Source text section start

I dealt with difficult people. And I learned. I dealt with wonderful people. And I learned. I learned from example from my professors not just how to make art but how to be an adult. Chester’s small and tight knit community gave me a place to really grow as a person and not just learn how to party. Almost everyday I was challenged either by my peers or by the professors to define myself by my principles. I was encouraged to find what I believed in and to stick to it. To make an opinion and understand. I was made to know that a high caliber person should be defined by what they believe in and not just by what they like.
Where would I be if Nanette thrush hadn’t argued me into submission about modern art? Where would I be if I never read the rigveda outside at sun set? Where would I be If Monica Billson had never assigned Lolita? And where would I be if she had never understood how difficult and personal that assignment was? Where would I be without Chris Anderson’s under spoken encouragement or Jay Bordage’s quiet fatherly disapproval? I would not be the women I am today. Plain and simple.
Its not for everyone. The school demands a certain willingness to attempt to master the self and to begin to understand other people. But you grow. I came to Chester a confused young woman who got in too many fights in high school and was terrified of letting anything good inside. I left Chester sure of one thing and that was myself and that I was full of good things. It wasn’t always rainbows, ( life never is,) but I was never alone. Art comes from inside; the people and the places you let in are what describes both the caliber of your character and the quality of your art. For any one to sing this bad appropriation of Antevka as anything but a metaphor for Chester college is a shame.
When I was six I knew what I wanted to do with the rest of my life.

Source text section end
Source material section start

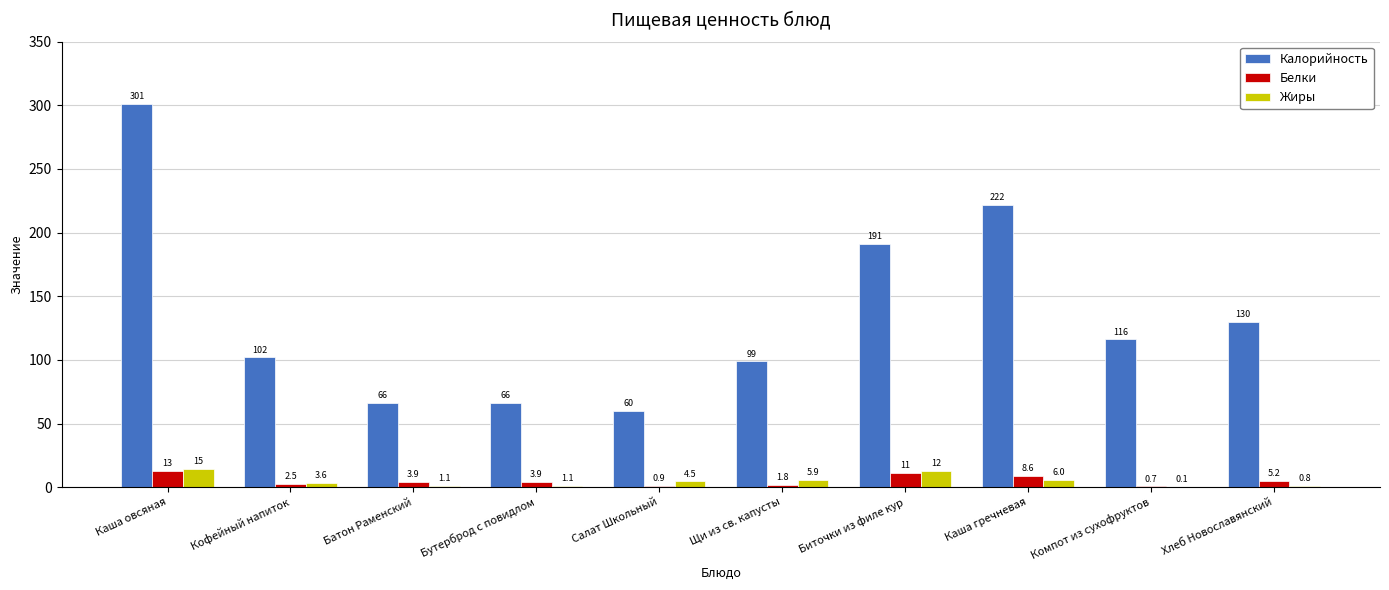

Is it true that Калорийность equals 66.5 at Компот из сухофруктов?

False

Source material section end

■ Work request ■
Please continue the personal essay about Chester College, picking up right after its last sentence.

■ Written answer ■
You don’t have to believe me. A lot of people don’t. After all, when I was six, I had trouble reading- and didn’t really read until the end of second grade, when someone finally figured out how to teach me. Why would a six year old want to write books?
Let me create for you a picture of myself once I had learned how to read. I slept on a bed made of books. Every book in the house, as a matter of fact, was a part of my bed. I had one blanket and one pillow, which I situated on top of the books each night to go to sleep. Somewhere under this mess there was a mattress but I didn’t think about it all that often. What was important was that the books were within grabbing distance. When I woke up in the morning, I wouldn’t get up for breakfast. I would roll over, grab whatever book was closest, and start reading.
I once got in trouble for reading a personal book in a teacher’s class. I wasn’t all that interested in playing hopscotch or tag during recess, much to the chagrin of the kids I would later harass in my very first letter ot the editor. What I wanted to do was read.
It didn’t take a genius to figure out that someone, somewhere, was creating the worlds I read about. Someone had to do the research for the children’s encyclopedia I devoured. Someone had to learn all about Abraham Lincoln to write the biography with the watercolors I looked at before bed. Somewhere a man named Roald Dahl knew about giants.
I wanted to be one of those people. I had never wanted anything so badly in my entire life.
Have you spoken to the parents of an art student? Chances are there are two kinds: the ‘proud but scared’ kind, and the ‘we’re only letting you go because you wore us down and we’re waiting for our chance to tell you how useless your major is’ kind. My parents were the former. When I began going to writing workshops- the Teen Ink Writing Workshop for girls in 2005, the Breadloaf Young Writer’s Conference in 2003- what had started as ‘Sérah’s hobby’ was becoming to them ‘Sérah’s chosen profession’.
They were scared as hell. I understood. I still do. They never had to tell me that most writers didn’t make enough money to pay the bills. When we began the college search in Farmington, Maine, my mother sat me down over a crab roll and asked me what I would do if writing didn’t pan out. I told her I would work whatever job I could find. It didn’t have to be glamorous, or even writing related it just had to give me time to do what I loved best.
We called the college search the ‘hunt for the home planet’. My mother coined the phrase after she saw me with other writers at the Breadloaf Conference. She told me when I came home from the long weekend that, quote, “You became a different person.”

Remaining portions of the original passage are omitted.